Однако на этом пути все больше появляется стран, сделавших не одну попытку модернизации. Так возникает исторический фе­номен неизбежно повторяющейся, из-за предшествующих неудач, запаздывающей модернизации. Представляется, что такое разви­тие страны приводит ее социальную систему в особое состояние, формирует специфическое сознание и поведение. Это состояние после (или во время) серии «неполных», неудачных модернизаций, повторяющихся через одно-два поколения, и с неизбежно непри­емлемой, высокой социальной ценой, мы называем рецидивиру­ющей модернизацией...

Сегодня все модернизации, кроме одной — в стране, которая всех обогнала, — запаздывающие. Они идут «вдогонку» за кем-то, за каким-то образцом. За сформировавшимися в другой стране, в другой культуре целями, средствами, нравами, стилем жизни. В этом смысле все они искусственны, в отличие от первой, в Ан­глии, которая была естественной, как долго вызревавший продукт развития общества. Но, раз возникнув, дух модернизации рас­пространяется, крепнет и в какой-то момент начинает навязывать себя — экономически, политически, идеологически, культурно... Такая политика может обернуться и уже оборачивается, на наш взгляд, блокированием исторических альтернатив.

Опыт стран, сделавших не одну (или очень затянувшуюся) по­пытку модернизации, показывает, что навязываемая альтернатива небесспорна. Многие исследователи этих стран, столкнувшихся с серьезными трудностями модернизации, с ее колоссальными социальными издержками и неэффективностью, пришли к это­му выводу. Они считают, что модернизация — не обязательный исторический этап, через который должны пройти все страны; она возможна, но не предопределена. Попытки решить проблему не­приемлемой социальной цены модернизации неизбежно приводят к теоретическому и практическому поиску «иного типа развития». Обобщая мировой опыт модернизаций, бразильские ученые, напри­мер, пришли к выводу, что в их стране невозможно механическое воспроизведение опыта как развитых государств, так и азиатских «новых индустриальных стран». Они считают, что исследования должны быть сосредоточены на раскрытии внутренних потенций модернизируемого общества, его способности внести вклад в миро­вую цивилизацию. К такой точке зрения склоняются и российские


исследователи. Например, В. Хорос, который утверждает, что «мо­дернизация, развитие могут успешно осуществляться лишь на почве собственных национальных традиций»1.

Задания>
1. Какую модернизацию отрывок о модернизации называет естественной?
2. Объясните по отрывку о модернизации, почему все модернизации, кроме первой, названы в нем искусственными.

Исходные данные>

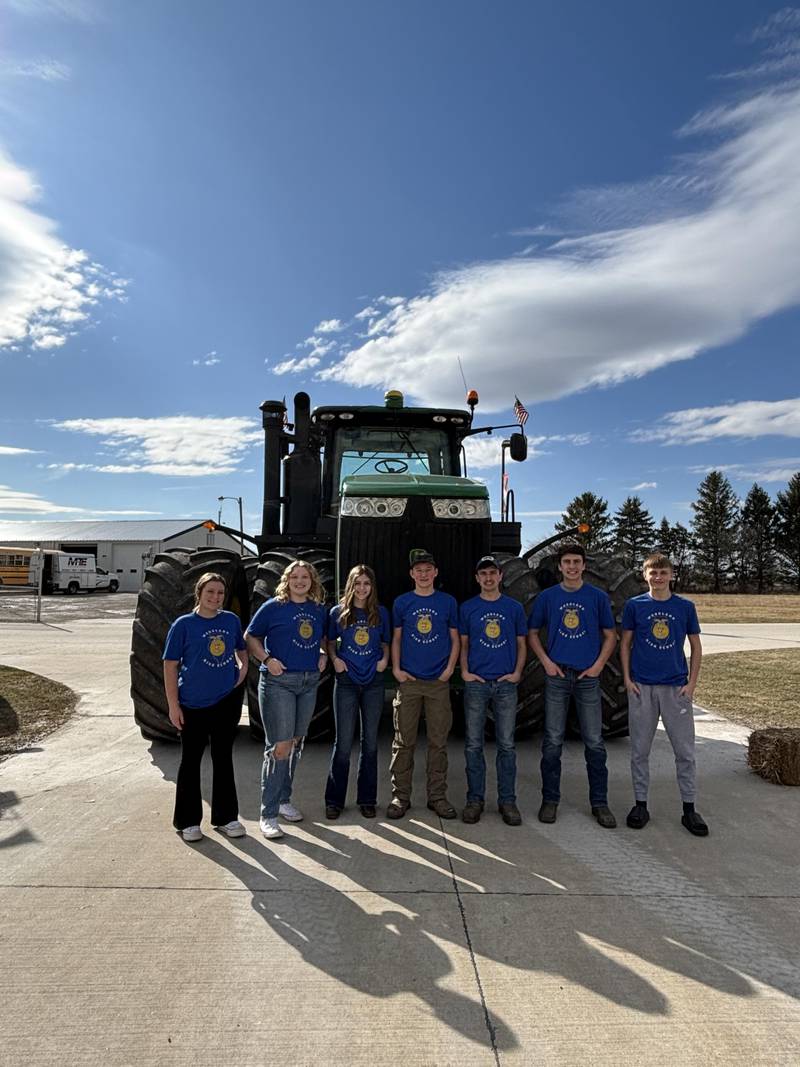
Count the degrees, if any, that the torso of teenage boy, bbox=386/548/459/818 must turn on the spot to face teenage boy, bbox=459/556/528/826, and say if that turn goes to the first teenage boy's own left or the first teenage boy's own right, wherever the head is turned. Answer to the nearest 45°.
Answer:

Ответы>
1. Первую модернизацию, в Англии.

2. Они идут «вдогонку» за образцом, то есть за целями, средствами, нравами и стилем жизни, которые сложились в другой стране и в другой культуре. Первая модернизация, в Англии, напротив, была естественной, как долго вызревавший продукт развития общества.